Further information is available here.
Situation of children in the Niger
Aboubacry Tall, for the United Nations Children’s Fund (UNICEF), said that this year, 3.8 million people, including 2.1 million children or 18% of children in Niger, would need humanitarian assistance in the Niger. Many of those in need were in hard-to-reach areas with limited humanitarian access. The situation was the result of a combination of factors: recurring armed conflict, displacement, malnutrition, epidemics and climate-related disasters, as well as the socioeconomic impacts of the COVID-19 pandemic.
Insecurity along the borders with Burkina Faso and Mali had exacerbated needs in Tillabéry and Tahoua, where over 195,000 people were displaced. Attacks on civilians in the Lake Chad region had prevented nearly 269,000 people in Diffa from returning home.

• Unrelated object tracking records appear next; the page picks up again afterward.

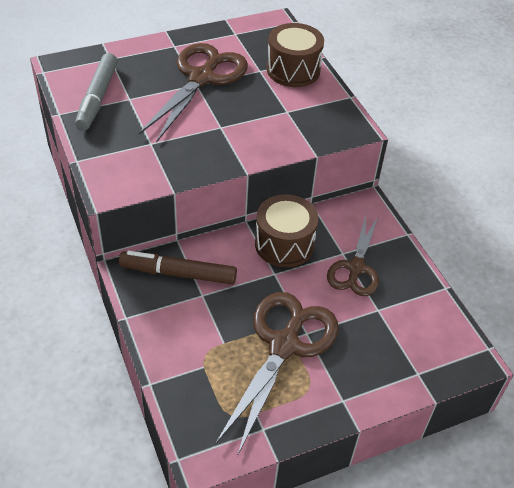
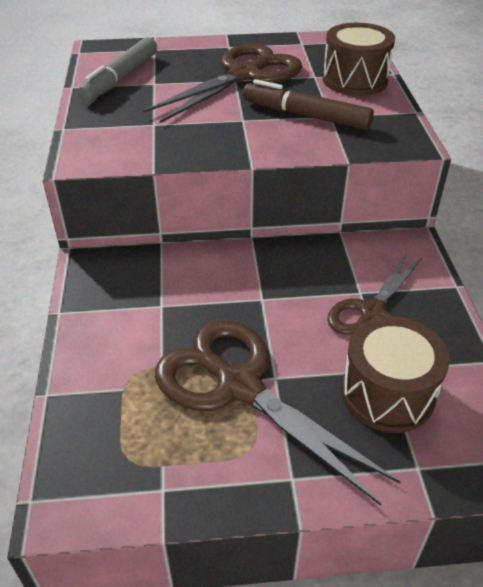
camera: 20 degrees right, 5 degrees down
brown marker [119,251,237,285] -> brown marker moved to [243,79,374,130]
brown scissors [215,292,339,456] -> brown scissors turned 90 degrees counterclockwise [155,320,400,506]
brown drum [255,194,318,268] -> brown drum moved to [341,316,450,433]

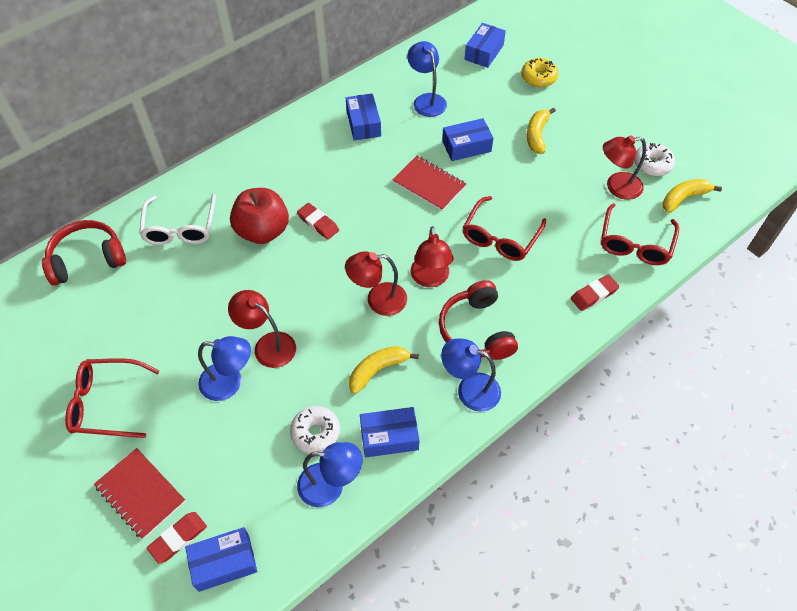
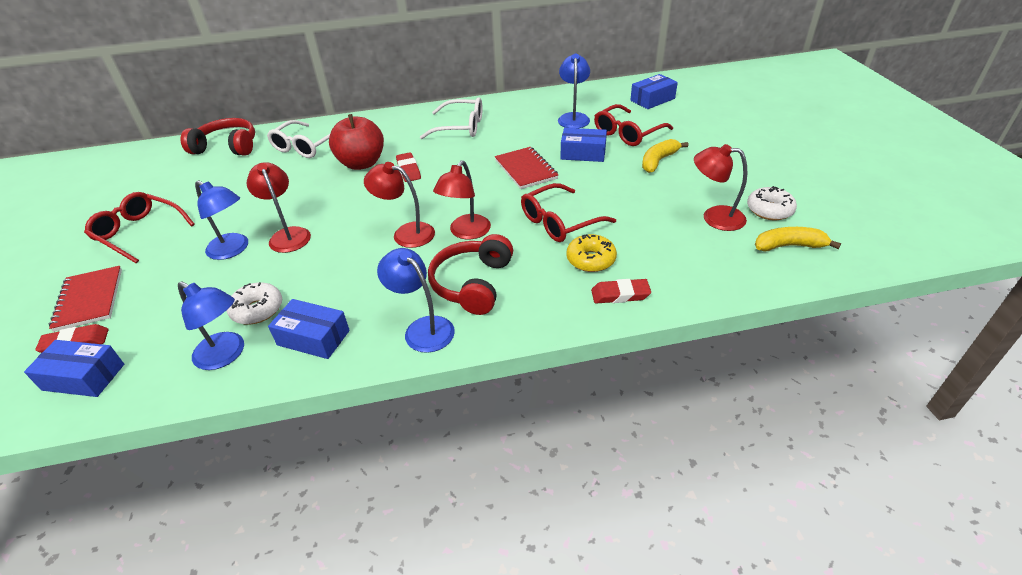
camera: 30 degrees right, 15 degrees down
blue box [346,93,381,141] -> none
yellow banana [349,346,419,394] -> none
yellow donut [521,58,558,87] -> yellow donut moved to [567,234,617,272]
red glasses [601,203,679,265] -> red glasses moved to [594,104,673,146]
none -> white glasses [420,98,483,139]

Despite recent efforts, severe acute malnutrition rates and burden remained extremely high. Some 2.2 million people needed nutrition assistance and more than 1.6 million children under five were estimated to suffer from malnutrition, over 450,000 them severely malnourished. The situation was exacerbated by climate disasters: record floods had hit the country in 2020, affecting more than 640,000 people, and forecasts for the 2021 rainy season indicated there would be more this year.
UNICEF was responding to the chronic and acute crises with programmes including nutrition, especially for young infants, and water, sanitation and hygiene, access to schools for displaced children, basic health services and the provision of essential household items. It was appealing for USD 102 million to support assistance programmes for 1.3 million people.
In answer to a question, Mr. Tall said that the problem of malnutrition was cyclical in the Niger. It needed to be prevented from the start of children’s lives, as, even if they recovered, its impact was lifelong. Mr. Tall also said that host communities were generous in sharing their resources with displaced persons, who tried to engage in food production and small business enterprises when they were able to.
Numbers affected by the pandemic were low, although that was possibly a reflection of limited testing capacity, and a vaccination programme assisted by the COVAX facility was expected to cover 20 per cent of the eligible population.
Further information is available here.
Rhéal LeBlanc, for the United Nations Information Service (UNIS), said that the Human Rights Committee would next meet in public at 4 p.m. on 16 July, to consider the progress report of the Rapporteur on follow-up to concluding observations on State party reports. The 132nd session of the Committee would then close on 23 July.
The next plenary meeting of the Conference on Disarmament was scheduled for the 27th of July, still under the presidency of Ambassador Leslie E. Norton of Canada.